2.Temyiz olunan nihai kararların bozulması 6100 sayılı Kanun'un geçici 3/2 inci maddesinin yollamasıyla 1086 sayılı Hukuk Usulü Muhakemeleri Kanunu'nun (HUMK) uygulanacağı davalar yönünden HUMK'un 428 inci maddesinde yer alan sebeplerden birinin varlığı halinde mümkündür.

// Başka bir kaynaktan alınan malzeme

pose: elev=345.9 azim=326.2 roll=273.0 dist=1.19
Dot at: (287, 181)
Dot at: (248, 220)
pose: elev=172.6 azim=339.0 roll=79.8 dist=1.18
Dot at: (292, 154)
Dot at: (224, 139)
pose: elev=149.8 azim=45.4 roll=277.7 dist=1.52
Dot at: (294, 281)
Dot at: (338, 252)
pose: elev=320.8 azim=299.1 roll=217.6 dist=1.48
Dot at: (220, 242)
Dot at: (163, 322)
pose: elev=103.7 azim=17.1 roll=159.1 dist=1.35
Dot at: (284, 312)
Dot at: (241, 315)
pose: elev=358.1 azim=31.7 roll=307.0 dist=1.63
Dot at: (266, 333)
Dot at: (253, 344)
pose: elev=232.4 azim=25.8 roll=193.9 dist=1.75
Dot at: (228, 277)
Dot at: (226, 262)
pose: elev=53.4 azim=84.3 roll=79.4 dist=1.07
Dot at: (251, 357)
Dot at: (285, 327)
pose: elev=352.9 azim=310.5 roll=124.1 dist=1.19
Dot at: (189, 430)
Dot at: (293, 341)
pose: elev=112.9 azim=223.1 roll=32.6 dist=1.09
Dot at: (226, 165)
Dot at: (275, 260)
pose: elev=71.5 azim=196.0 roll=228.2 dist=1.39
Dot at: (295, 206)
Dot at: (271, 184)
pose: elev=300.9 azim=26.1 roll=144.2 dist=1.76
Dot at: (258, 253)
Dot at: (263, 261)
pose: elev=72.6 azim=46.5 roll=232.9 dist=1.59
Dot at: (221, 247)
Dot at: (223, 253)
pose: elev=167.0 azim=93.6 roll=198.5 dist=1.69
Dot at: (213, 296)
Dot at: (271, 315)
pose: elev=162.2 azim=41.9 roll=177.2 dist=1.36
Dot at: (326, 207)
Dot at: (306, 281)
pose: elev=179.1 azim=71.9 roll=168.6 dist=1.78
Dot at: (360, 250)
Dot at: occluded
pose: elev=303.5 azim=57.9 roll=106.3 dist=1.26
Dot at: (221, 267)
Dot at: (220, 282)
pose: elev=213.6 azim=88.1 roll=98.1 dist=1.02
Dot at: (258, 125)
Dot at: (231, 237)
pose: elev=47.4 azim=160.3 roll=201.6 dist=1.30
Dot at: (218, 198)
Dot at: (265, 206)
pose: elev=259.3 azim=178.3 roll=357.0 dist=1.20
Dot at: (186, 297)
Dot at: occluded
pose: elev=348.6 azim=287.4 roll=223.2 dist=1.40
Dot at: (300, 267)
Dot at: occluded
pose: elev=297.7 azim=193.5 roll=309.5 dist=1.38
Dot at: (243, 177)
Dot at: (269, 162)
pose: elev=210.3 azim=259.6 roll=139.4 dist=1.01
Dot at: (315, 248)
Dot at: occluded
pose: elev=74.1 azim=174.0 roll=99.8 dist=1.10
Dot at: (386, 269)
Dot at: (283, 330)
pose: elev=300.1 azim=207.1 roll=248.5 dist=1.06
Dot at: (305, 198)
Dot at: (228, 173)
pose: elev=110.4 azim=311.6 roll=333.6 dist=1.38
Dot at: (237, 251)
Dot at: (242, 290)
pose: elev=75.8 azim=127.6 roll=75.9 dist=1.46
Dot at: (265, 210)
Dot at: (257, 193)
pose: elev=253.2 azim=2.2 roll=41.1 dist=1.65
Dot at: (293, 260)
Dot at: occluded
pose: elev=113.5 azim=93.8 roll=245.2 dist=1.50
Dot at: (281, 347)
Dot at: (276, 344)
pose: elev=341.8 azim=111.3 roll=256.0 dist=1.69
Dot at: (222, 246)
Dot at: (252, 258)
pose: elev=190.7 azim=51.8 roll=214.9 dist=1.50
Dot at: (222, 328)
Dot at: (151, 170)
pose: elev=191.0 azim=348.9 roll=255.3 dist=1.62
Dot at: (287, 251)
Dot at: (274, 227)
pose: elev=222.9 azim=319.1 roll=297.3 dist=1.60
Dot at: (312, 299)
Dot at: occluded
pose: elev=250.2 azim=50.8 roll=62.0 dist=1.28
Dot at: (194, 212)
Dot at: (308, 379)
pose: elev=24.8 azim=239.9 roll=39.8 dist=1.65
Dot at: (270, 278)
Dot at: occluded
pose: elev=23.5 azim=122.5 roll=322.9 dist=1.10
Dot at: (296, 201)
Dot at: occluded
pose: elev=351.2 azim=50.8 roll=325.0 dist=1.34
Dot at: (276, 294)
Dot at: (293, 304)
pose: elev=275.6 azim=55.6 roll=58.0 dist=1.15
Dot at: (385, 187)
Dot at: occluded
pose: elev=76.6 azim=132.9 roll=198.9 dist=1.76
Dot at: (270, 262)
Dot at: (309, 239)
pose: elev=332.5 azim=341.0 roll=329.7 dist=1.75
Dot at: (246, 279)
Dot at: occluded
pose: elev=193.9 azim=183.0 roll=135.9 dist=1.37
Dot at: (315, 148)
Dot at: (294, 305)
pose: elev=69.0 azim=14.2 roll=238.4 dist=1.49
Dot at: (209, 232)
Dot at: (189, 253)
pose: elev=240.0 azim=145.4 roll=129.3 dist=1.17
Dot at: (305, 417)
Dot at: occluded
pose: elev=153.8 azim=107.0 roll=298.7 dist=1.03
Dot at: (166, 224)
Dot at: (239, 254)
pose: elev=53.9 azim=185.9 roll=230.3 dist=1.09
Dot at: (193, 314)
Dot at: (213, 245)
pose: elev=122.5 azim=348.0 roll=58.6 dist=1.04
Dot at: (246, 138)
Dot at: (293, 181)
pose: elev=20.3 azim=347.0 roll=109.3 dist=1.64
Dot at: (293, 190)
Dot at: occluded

3. Tavzih talebinin kabulüne ilişkin Mahkemece verilen ek karar usul ve Kanuna uygun olduğundan temyiz dilekçelerinde ileri sürülen nedenler ek kararın bozulmasını gerektirecek nitelikte görülmemiştir.

VI. KARAR

Açıklanan sebeplerle;

Davalı Hazine vekili ve Karaköprü Belediye Başkanlığı vekilinin yerinde görülmeyen tüm temyiz itirazlarının reddi ile usul ve kanuna uygun olan ek kararın ONANMASINA,

492 sayılı Harçlar Kanunu'nun değişik 13 üncü maddesinin j bendi gereğince davalı Hazineden harç alınmasına yer olmadığına,

Aşağıda yazılı fazla yatırılan 139,52 TL harcın istek halinde Karaköprü Belediye Başkanlığına iadesine,

Dosyanın Mahkemesine gönderilmesine,

1086 sayılı HUMK'un 440/III-1 inci maddesi uyarınca karar düzeltme yolu kapalı olmak üzere,

19.12.2023 tarihinde oy birliğiyle karar verildi.